> [Consigne de travail A]:
Recopiez sans aucune modification les lignes de données, à partir de celle qui contient « coordinates (273, 298). » et jusqu'à la dernière ligne de données incluse. Laissez les images de côté dans votre réponse.

> [Extrait du document]:
# # # # #
Darby Report du vendredi 15 mars 2002, traduit avec l’accord amical de Michael Darby, rédacteur en chef et un des organisateurs de la marche pour le capitalisme en Australie.  

Le Tribunal Pénal International pour Mugabé

Élections truquées au Zimbabwe : Mugabe, fraudeur et assassin

 Nous soutenons cette déclaration du président américain George Bush : « Nous ne reconnaissons pas les résultats de cette élection car nous pensons qu’elle a été truquée ». Cette position est soutenue par la communauté pour le développement de l’Afrique australe et par les observateurs du Commonwealth. Le gouvernement du Nigeria a fait volte-face suite aux premières déclarations intempestives de ses observateurs, il reconnaît désormais que le déroulement du scrutin a été entaché de graves irrégularités.

Suit une lettre reçu par un Zimbabwéen :

 

La fin du troisième acte ?

 Je suis resté debout tout la nuit dernière, je ne pouvais pas aller me coucher et me réveiller en me disant que ce n’était pas un cauchemar. Mon optimisme et ma foi dans le processus électoral ont été trahis, cette fois la démocratie n’a pas gagné et nous allons tous en payer le prix.

Quand j’ai relevé les résultats par zone géographique, je ne pouvais pas leur accorder crédits face à ce que je savais de l’état de l’opinion dans certaines villes. Voir Mugabe l’emporter à Tsholotsho c’était un peu comme imaginer Hitler gagner un concours de popularité dans un camp de concentration ! Certains résultats correspondaient aux attentes, c’était le cas là où la présence d’observateurs du MDC (à ne pas confondre avec les sbires du collectiviste Chevènement) était forte, pendant et après les élections, la violence était minimale et les relations entre les partis étaient normales. Partout ailleurs les résultats étaient pour le moins fantaisistes. Tout ceux avec qui nous avons parlé nous ont dit que les votes ont été influencés et modifiés par la fraude électorale. 

Ce n’est pas seulement la vision du MDC, mais celle des faits. Ainsi, au Matebeleland, là où le MDC a pu avoir accès aux listes électorales, les résultats ont conclu à 6000 bulletins de plus que le nombre de votants.

Il était absurde de s’attendre à ce que Mugabe arrive en tête dans cette région, après le génocide des années 80 et après l’incapacité du Zanu PF de gagner le moindre siège au Matabeleland en 22 ans d’élections. Non ce n’était pas possible quand on sait que le Zanu PF de Mugabe n’a jamais créé un seul emploi dans la région, n’a jamais permis de nourrir qui que ce soit, n’a pas réagi aux inondations, a terrorisé la population entière.
# # # # #
> [Données de travail]:

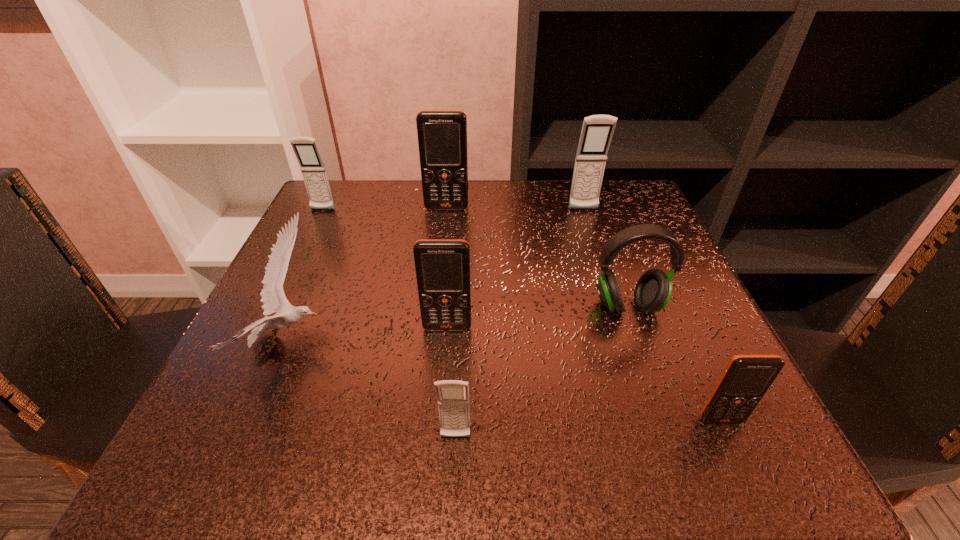
Find the location of a particular element. cellular telephone located at the left edge is located at coordinates (306, 150).

Identify the location of gull present at the left edge. (273, 298).

You are a GUI agent. You are given a task and a screenshot of the screen. Output one action in this format:
    pyautogui.click(x=<x>, y=<y>)
    Task: Click on the headset that is positioned at the right edge
    
    Given the screenshot: What is the action you would take?
    pyautogui.click(x=653, y=290)

Image resolution: width=960 pixels, height=540 pixels. I want to click on object that is positioned at the far left corner, so click(x=306, y=150).

Where is `object at the near left corner`? Image resolution: width=960 pixels, height=540 pixels. object at the near left corner is located at coordinates (273, 298).

This screenshot has width=960, height=540. Find the location of `object that is at the far right corner`. object that is at the far right corner is located at coordinates (597, 130).

Where is `object at the near right corner`? The image size is (960, 540). object at the near right corner is located at coordinates (746, 378).

The width and height of the screenshot is (960, 540). I want to click on free space at the far edge, so click(x=411, y=185).

Identify the location of vacant space at the near edge of the desktop. (520, 449).

In the image, there is a desktop. Identify the location of vacant space at the left edge. (260, 390).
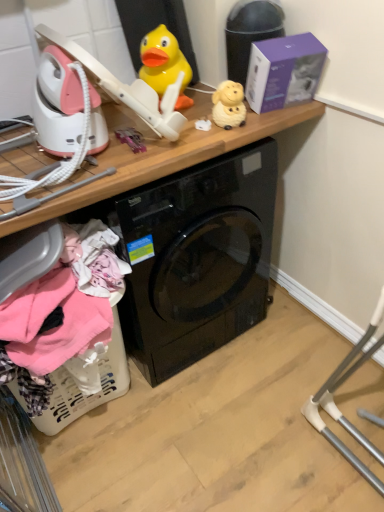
# # # # #
> [Consigne de travail B]:
Répondez brièvement à ces questions sur le texte consacré aux élections au Zimbabwe :
(i) Qui a déclaré « Nous ne reconnaissons pas les résultats de cette élection car nous pensons qu'elle a été truquée » ?
(ii) Au Matebeleland, de combien de bulletins les résultats dépassaient-ils le nombre de votants ?
(iii) Pendant combien d'années d'élections le Zanu PF n'a-t-il gagné aucun siège au Matabeleland ?

> [Zone de réponse A]:
Where is `object at the near left corner`? Image resolution: width=960 pixels, height=540 pixels. object at the near left corner is located at coordinates (273, 298).

This screenshot has width=960, height=540. Find the location of `object that is at the far right corner`. object that is at the far right corner is located at coordinates (597, 130).

Where is `object at the near right corner`? The image size is (960, 540). object at the near right corner is located at coordinates (746, 378).

The width and height of the screenshot is (960, 540). I want to click on free space at the far edge, so click(x=411, y=185).

Identify the location of vacant space at the near edge of the desktop. (520, 449).

In the image, there is a desktop. Identify the location of vacant space at the left edge. (260, 390).

> [Zone de réponse B]:
(i) Le président américain George Bush.
(ii) De 6000 bulletins.
(iii) Pendant 22 ans.